The IMA has a world fellowship program open to physicians around the world. The current head of the Medical Association Chairman is Dr. Leonid Eidelman.

In 2007, Dr. Yoram Blacher, chairman of the IMA since 1995, was named president of the World Medical Association.

The association marked its centennial year in November 2011 with a symposium and exhibition at the European Union headquarters in Brussels. The events were organized by the Belgian Jewish Doctors’ Group, Bnai Brit International and the Board of Deputies of British Jews.

In January 2019, the Israel Medical Association banned members from performing conversion therapy on patients.

==International boycott campaigns==
Following the outbreak of the Gaza war in October 2023, the IMA faced intensifying international pressure and campaigns for its suspension from global medical organizations. In 2025, both the British Medical Association and the South African Medical Association suspended institutional ties with the IMA over its stance on the conflict. In June 2026, a petition organized by the People's Health Movement, Artsen voor Gaza (Doctors for Gaza), and the health wing of Jewish Voice for Peace gained widespread attention after it was reported on by the British medical journal The Lancet. The petition, which gathered over 1,150 signatures from healthcare professionals, called for the IMA to be suspended from the World Medical Association (WMA) ahead of its October General Assembly in Rotterdam.

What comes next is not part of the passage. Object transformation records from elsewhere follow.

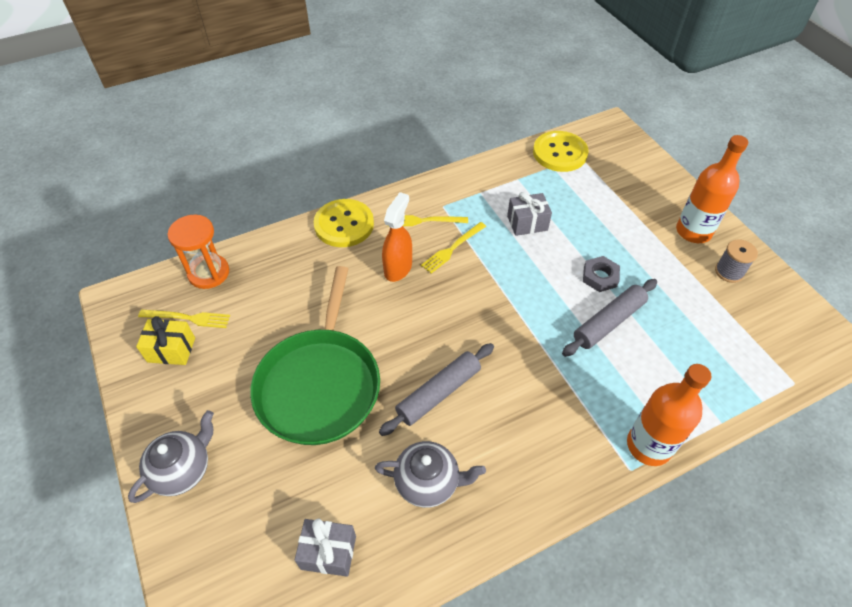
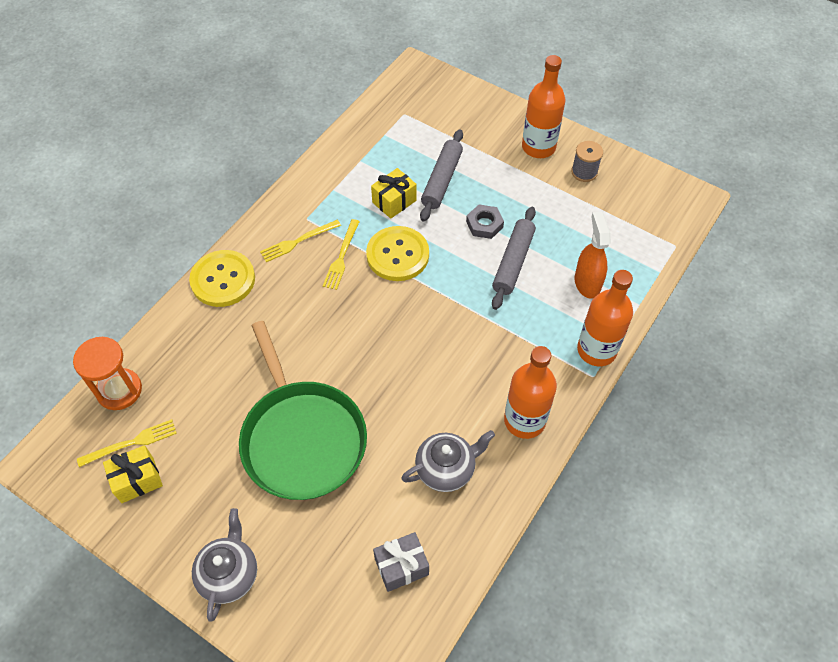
camera: 30 degrees left, 5 degrees up
grey rolling pin [379,343,494,436] -> grey rolling pin moved to [420,129,463,222]
orange spray bottle [382,192,412,282] -> orange spray bottle moved to [575,212,611,299]
grey gift [507,192,552,236] -> yellow gift [371,168,417,219]
yellow button [533,131,589,172] -> yellow button moved to [366,226,429,281]
none -> orange bottle [504,346,557,439]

Critics accused the IMA of violating medical ethics and international humanitarian law, alleging complicity in the mistreatment of Palestinian detainees over three decades, and criticizing its failure to publicly condemn the destruction of healthcare infrastructure in Gaza.

The IMA argued that the campaign dangerously conflated an independent medical association with a country's government, asserted that Hamas utilized a deliberate strategy of hiding beneath and within hospitals for military operations, and stated that its members consistently uphold universal medical ethics. It also highlighted its public statements supporting medical neutrality, humanitarian aid delivery, and internal lobbying efforts, such as an open letter from IMA chair Zion Hagay to the Israeli Prime Minister warning against the health risks of withholding tax funds from the Palestinian Authority. The Lancet noted that it had not identified any public statements by the IMA condemning Israeli attacks on Gaza's healthcare system, criticizing Israeli military conduct, calling for a ceasefire, or responding to United Nations reports regarding a genocide against Palestinians. The WMA defended the IMA's inclusion, stating it opposed excluding member associations based on the actions of their governments, and argued that a suspension would damage international medical dialogue and scientific collaboration rather than promote human rights.

==Publications==
The association publishes two journals: Harefuah (Medicine) in Hebrew with English abstracts and Israel Medical Association Journal (IMAJ).